Interlude: 2067

Eric

There are three S45 men in my enclosure, one in military garb, none of whom introduce themselves. I’m reading Kudi by Walter Tanmola when they come in. I splay it open on the coffee table and give the visitors my full attention.

“There’s a situation in Rosewater,” says the military man.

“We want you to go in,” says another. “Because of your experience.”

“We want you to liquidate Jack Jacques,” says the third. “A chance to redeem your earlier failure and save some lives at the same time.”

“Where’s Mrs. Alaagomeji?” I ask.

“In Rosewater. Gone dark.”

“What about Kaaro?”

“He’s not in play,” says the military man.

“Won’t I die if I go out there?”

“We don’t think so. We think the problem with the extinction of your kind has stopped since last year.”

“You think? That’s reassuring.”

“If you need more time…”

“No, I don’t. Let’s go,” I say.

The first step is surgery. They remove my ID chip and replace it with a generic population model, something that won’t trigger any alarms. The deniability aspect goes without saying, but it is understood.

They make me sign and thumbprint a few documents, letters to the government, deranged rantings of a madman ultra-patriot who sees the secession of Rosewater as an insult to the country. I hope they have no intention of sending a missile to my ID chip location this time around.

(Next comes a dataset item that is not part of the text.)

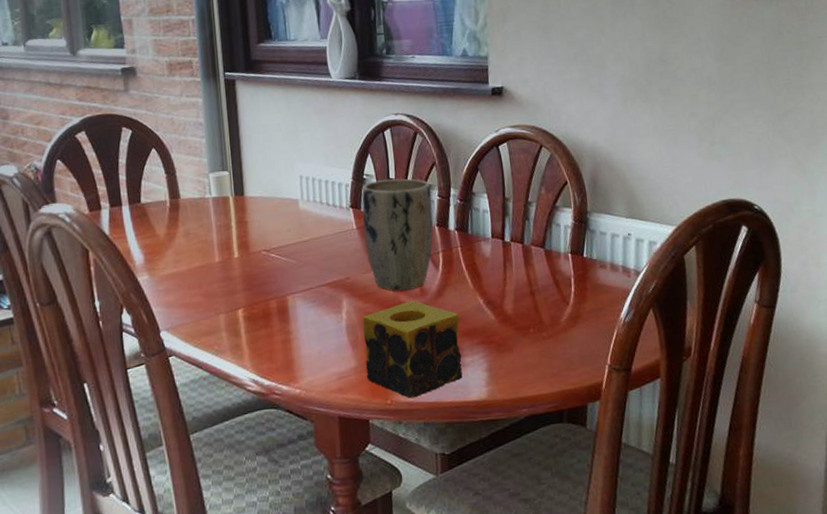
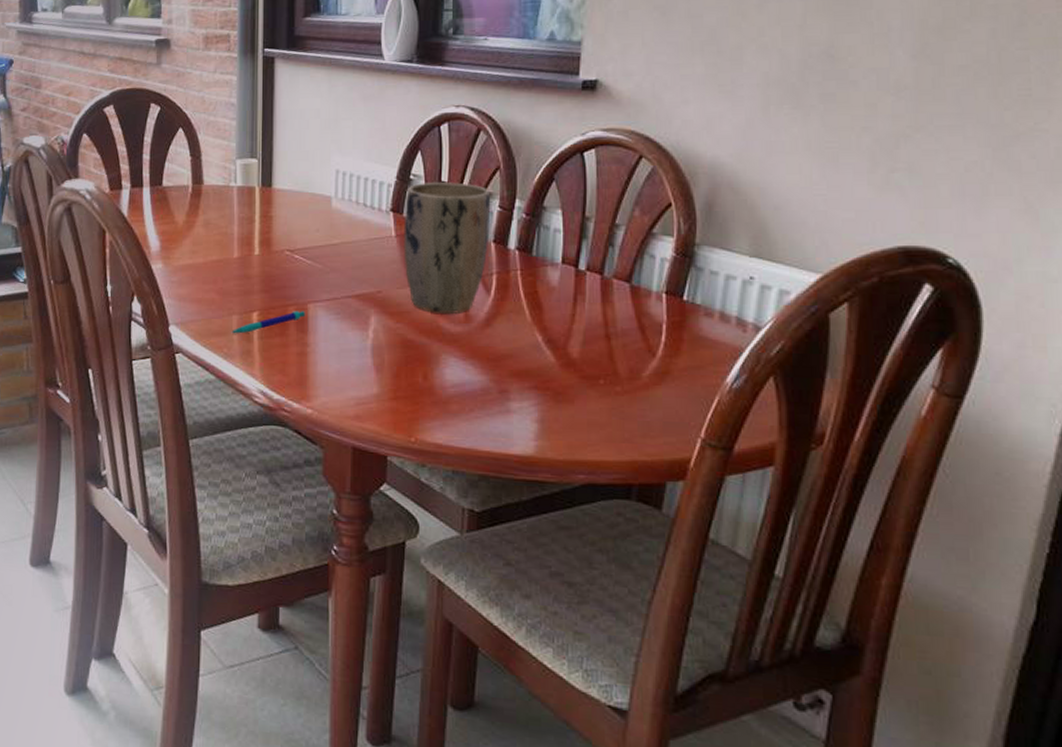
pen: none [220,303,286,332] -> present [231,311,306,334]
candle: present [363,301,463,399] -> none [389,327,510,440]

I have a whole lot of material to get familiar with over the few days while my wound heals. I’ve been out of touch and where I’m going the wrong statement can kill me. It seems Jack Jacques has fulfilled his potential to be a fuckwit. If I had killed him back then would all of this be happening at all?

The déjà vu is startling. They say I have to go in without weapons, but they already have embedded people stirring up shit within the city. They feel sure I’ll get weapons from the underground.

There’s a hologram of Rosewater in front of me. I cannot believe how much it has grown. The dome is larger than ten years ago. It’s thirty miles across, one-eighty feet high, and where it was smooth it now sports spikes, like a war mace or the ball of a morning star. There’s a cathedral, mosques, stadium, cinemas, and high-rises. They have class distinctions and suburbs and school runs. They also have universal health and uninterrupted power from the alien, although intelligence shows that the extraterrestrial itself might not be faring so well.

I’m to go in through the south-west, by the Yemaja, come in through the marshes and slums of Ona-oko and meet my contact. I’m to report any instance of ill health to my handler, Eurohen, who happens to be in charge of S45. He has orders from the president to deal with this matter personally.

“Sir, what about Mrs. Alaagomeji?”

“She’s still in the field and out of contact. Don’t worry about her.” Eurohen’s left eye twitches. Perhaps he hates being in her shadow. Perhaps he’s lying.

“And if I encounter her?”

“Pretend not to know her.”

“Sir…” I hesitate.

“Speak freely, agent.”

“What if she doesn’t want me to kill Jacques?” Anyone who has been in the field will tell you the reality on the ground can change. What if Alaagomeji sees a different reality?

“Your service is at the pleasure of the office of the president. Your instructions are to liquidate Jacques. Anyone gets in your way, you liquidate them too. Is that clear?”

“Sir.”

I wade through the marshland in the dark. My palm lights up with the compass phone app, directing me to Ona-oko. Mosquitoes alight on me, but I’m not worried because I have a dermal patch to prevent malaria. It’s government issue, so probably unreliable, but I’m counting on the fact that they need me alive. Some asshole tried to cure malaria by gene-editing the plasmodium parasite that causes it. Worked for most strains, but a hardy, drug-resistant plasmodium emerged that just kills the few people who get it. So, prevalence is down but mortality is up. Way up.

There are ghost lights, and I can smell the methane as I slog along, and the gurgle of the Yemaja is distinct. There are droppers every few yards, faux-human bodies swaying in the night breeze, unblinking eyes watching me, imploring me to join their corrosive embrace.

I can hear a drum in the distance calling me in as the ground gets drier. I could swear to some seismic activity, but that might just be due to the difference between marsh and red sand.

I am inside the city limits and this is the key moment, the reason they had to find me, and not use another agent. The alien will kill anyone seen as an outsider with evil intent. S45’s hope and mine is that Wormwood will recognise me and count me as a part of Rosewater. I realise I have slowed my pace and await, with ragged breath, a lightning strike from the south ganglion.

It does not come and I approach the first settlements. The drummer is a ten-year-old and I touch the back of his palm to transfer some money.

Welcome to Rosewater. It stinks less than it used to.